Zu bedenken ist auch, dass China mit der Installierung wichtiger Komponenten des US-Raketenabwehrschirms für Fernost rechnen muss. Das wird vor allem in Japan geschehen, das über Fregatten mit dem Aegis-Kampfsystem verfügt, und natürlich auf Taiwan, wo insgesamt vier Batterien von Abfangraketen des Typs Patriot PAC-3 geplant sind.
Aber auch angesichts des von Washington angekündigten Ausbaus des neuen seegestützten SM-3-Systems3 , das Kurz- und Mittelstreckenraketen abfangen soll, wird Peking ein Abschreckungspotenzial haben wollen. Deshalb könnte es die Zahl seiner Atomsprengköpfe auf Langstrecken-, aber auch auf Kurz- und Mittelstreckenraketen (DF-15, DF-21) erhöhen.
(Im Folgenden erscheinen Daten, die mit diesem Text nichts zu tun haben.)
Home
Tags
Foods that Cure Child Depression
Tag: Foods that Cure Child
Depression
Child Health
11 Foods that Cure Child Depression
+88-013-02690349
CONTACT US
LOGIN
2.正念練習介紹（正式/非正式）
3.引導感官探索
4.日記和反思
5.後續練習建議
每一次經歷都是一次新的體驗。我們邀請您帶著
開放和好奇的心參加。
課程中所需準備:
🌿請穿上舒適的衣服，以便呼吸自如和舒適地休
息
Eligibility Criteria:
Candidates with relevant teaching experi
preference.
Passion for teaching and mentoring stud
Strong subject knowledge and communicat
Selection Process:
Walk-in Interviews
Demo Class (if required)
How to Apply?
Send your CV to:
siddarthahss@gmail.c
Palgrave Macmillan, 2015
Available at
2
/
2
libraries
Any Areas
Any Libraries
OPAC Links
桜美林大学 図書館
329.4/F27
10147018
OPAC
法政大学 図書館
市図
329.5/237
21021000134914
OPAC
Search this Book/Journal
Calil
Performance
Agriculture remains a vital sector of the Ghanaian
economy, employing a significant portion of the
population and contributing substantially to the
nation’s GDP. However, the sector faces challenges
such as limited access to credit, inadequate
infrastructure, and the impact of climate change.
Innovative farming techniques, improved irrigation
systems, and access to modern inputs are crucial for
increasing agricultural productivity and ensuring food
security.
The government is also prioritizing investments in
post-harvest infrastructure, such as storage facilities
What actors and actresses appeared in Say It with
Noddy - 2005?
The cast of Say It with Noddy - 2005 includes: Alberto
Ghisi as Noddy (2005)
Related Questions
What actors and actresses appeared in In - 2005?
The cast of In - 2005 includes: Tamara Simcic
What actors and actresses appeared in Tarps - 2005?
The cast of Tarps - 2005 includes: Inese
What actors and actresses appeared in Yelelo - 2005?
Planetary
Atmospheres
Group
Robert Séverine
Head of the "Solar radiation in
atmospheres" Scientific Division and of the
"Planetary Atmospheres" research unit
Indische Beobachter wiederum schätzen, dass allein die Installierung der chinesischen DF-41 mit 14 000 Kilometer Reichweite die USA zwingen würde, ihre Raketenabwehr um das Vierfache zu verstärken.4
Die Elemente einer solchen regionalen Raketenabwehr müssen also zu dem chinesischen Bestand an spaltbarem Material hinzugezählt werden. Die Vermutung, dass die VBA gegenwärtig über weitaus mehr als 186 einsatzfähige Atomsprengköpfe verfügt, ist deshalb nicht ganz abwegig. O. Z.